-- SELECTED EXTRACT --
********
Enhancing security in IoMT using federated TinyGAN for lightweight and accurate malware detection

Why smarter security matters for connected medical devices

From hospital beds to fitness watches, an exploding number of medical gadgets are now online, quietly collecting heart rates, insulin levels, and other sensitive data. This “Internet of Medical Things” (IoMT) promises better, faster care—but it also opens new doors for hackers. The paper summarized here introduces a new way to spot malicious software, or malware, on these devices that is both highly accurate and gentle on their limited battery, memory, and processing power.

The growing risk in a world of smart devices

Billions of everyday objects—from infusion pumps to home blood-pressure cuffs—communicate over the internet. Because they are cheap, tiny, and built by many different manufacturers, they often lack strong, uniform security. Malware that infects even one such device can quickly spread through a hospital or home network, steal private data, or launch disruptive attacks like the infamous Mirai botnet that once knocked major websites offline. Traditional defenses frequently rely on central servers that collect raw data from every device, analyze it, and send back decisions. While effective, this approach can overload fragile devices, introduce delays, and create juicy targets for attackers who need only breach the central database to access everything.
********
-- GIVEN RECORDS --

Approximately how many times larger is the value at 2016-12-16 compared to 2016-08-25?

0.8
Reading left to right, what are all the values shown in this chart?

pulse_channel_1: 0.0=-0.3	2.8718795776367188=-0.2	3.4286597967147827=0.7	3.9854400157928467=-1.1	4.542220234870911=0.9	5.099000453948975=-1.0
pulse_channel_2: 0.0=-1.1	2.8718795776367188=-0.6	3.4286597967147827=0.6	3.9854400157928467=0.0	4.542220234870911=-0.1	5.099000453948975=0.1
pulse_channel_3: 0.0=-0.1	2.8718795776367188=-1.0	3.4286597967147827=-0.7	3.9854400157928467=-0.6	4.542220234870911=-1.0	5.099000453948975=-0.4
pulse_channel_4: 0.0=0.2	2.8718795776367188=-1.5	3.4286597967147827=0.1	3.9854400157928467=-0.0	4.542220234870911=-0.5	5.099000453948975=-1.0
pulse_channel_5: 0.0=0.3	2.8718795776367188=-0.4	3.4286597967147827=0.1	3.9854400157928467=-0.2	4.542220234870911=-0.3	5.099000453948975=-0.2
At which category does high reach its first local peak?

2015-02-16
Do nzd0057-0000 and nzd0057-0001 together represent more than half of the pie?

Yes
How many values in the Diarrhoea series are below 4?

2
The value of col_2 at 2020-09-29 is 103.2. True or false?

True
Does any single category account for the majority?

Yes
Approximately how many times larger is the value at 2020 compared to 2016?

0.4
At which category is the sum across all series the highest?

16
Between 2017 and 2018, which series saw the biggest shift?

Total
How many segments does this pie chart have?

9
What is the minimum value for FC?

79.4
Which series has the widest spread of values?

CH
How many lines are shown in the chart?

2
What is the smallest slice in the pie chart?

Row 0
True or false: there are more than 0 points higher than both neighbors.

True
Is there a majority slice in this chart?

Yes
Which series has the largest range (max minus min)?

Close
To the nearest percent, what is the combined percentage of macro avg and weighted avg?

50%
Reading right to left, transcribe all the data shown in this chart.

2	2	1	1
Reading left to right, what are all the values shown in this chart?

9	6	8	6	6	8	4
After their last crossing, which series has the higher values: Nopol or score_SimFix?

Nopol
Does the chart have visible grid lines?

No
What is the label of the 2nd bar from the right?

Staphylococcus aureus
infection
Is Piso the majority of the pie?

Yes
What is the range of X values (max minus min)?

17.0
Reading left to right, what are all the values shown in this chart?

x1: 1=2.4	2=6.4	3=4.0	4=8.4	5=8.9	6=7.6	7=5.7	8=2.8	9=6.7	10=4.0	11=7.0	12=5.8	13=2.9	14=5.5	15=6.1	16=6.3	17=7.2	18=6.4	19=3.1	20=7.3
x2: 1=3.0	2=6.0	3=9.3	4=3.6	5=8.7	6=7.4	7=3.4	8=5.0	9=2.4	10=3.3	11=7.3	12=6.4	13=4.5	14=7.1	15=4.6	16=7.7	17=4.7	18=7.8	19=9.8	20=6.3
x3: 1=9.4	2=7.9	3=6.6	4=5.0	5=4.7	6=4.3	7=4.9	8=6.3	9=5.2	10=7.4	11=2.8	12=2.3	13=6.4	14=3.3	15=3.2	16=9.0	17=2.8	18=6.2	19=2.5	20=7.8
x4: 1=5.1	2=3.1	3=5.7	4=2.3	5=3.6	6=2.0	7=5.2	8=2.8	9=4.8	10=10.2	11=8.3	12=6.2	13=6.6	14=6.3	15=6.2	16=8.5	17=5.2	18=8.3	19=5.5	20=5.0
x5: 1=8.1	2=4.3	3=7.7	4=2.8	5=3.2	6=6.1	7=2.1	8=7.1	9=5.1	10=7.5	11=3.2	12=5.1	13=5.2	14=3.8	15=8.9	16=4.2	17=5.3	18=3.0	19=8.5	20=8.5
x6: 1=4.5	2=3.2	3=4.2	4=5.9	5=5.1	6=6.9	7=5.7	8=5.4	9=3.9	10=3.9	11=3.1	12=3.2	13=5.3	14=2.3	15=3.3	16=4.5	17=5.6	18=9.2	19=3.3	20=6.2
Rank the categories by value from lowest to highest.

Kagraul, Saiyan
********
Rewrite the paragraph that begins "Billions of everyday objects" in the text on malware detection for medical devices as a short bulleted list that keeps its main facts. The data has no connection to the text.

-- THE ANSWER --
- Billions of everyday objects, from infusion pumps to home blood-pressure cuffs, communicate over the internet.
- Because they are cheap, tiny and made by many manufacturers, they often lack strong, uniform security.
- Malware on a single device can spread through a hospital or home network, steal private data, or launch attacks like the Mirai botnet, which once knocked major websites offline.
- Traditional defenses often depend on central servers that collect raw data from every device, analyze it and send back decisions.
- That approach works, but it can overload fragile devices, add delays, and create a target where one breach of the central database exposes everything.